[Stored data]

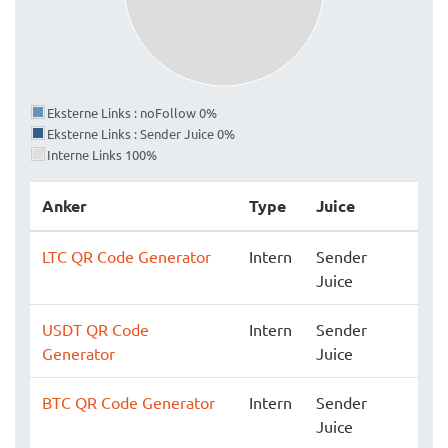
Eksterne Links : noFollow 0%
Eksterne Links : Sender Juice 0%
Interne Links 100%
Anker
Type
Juice
LTC QR Code Generator
Intern
Sender
Juice
USDT QR Code
Intern
Sender
Generator
Juice
BTC QR Code Generator
Intern
Sender
Juice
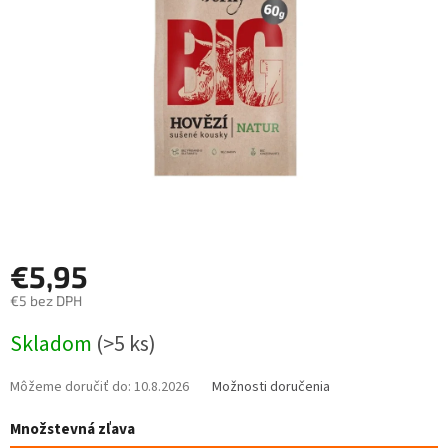
hviezdičiek.
€5,95
€5 bez DPH
Jednotková
Skladom
(>5 ks)
cena:
Môžeme doručiť do:
10.8.2026
Možnosti doručenia
Množstevná zľava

| YOUR OBJECTIVE |
Extract every line of text from all the entries, keeping each one word for word and leaving out the pictures.

| EXPECTED ANSWER |
Eksterne Links : noFollow 0%
Eksterne Links : Sender Juice 0%
Interne Links 100%
Anker
Type
Juice
LTC QR Code Generator
Intern
Sender
Juice
USDT QR Code
Intern
Sender
Generator
Juice
BTC QR Code Generator
Intern
Sender
Juice
hviezdičiek.
€5,95
€5 bez DPH
Jednotková
Skladom
(>5 ks)
cena:
Môžeme doručiť do:
10.8.2026
Možnosti doručenia
Množstevná zľava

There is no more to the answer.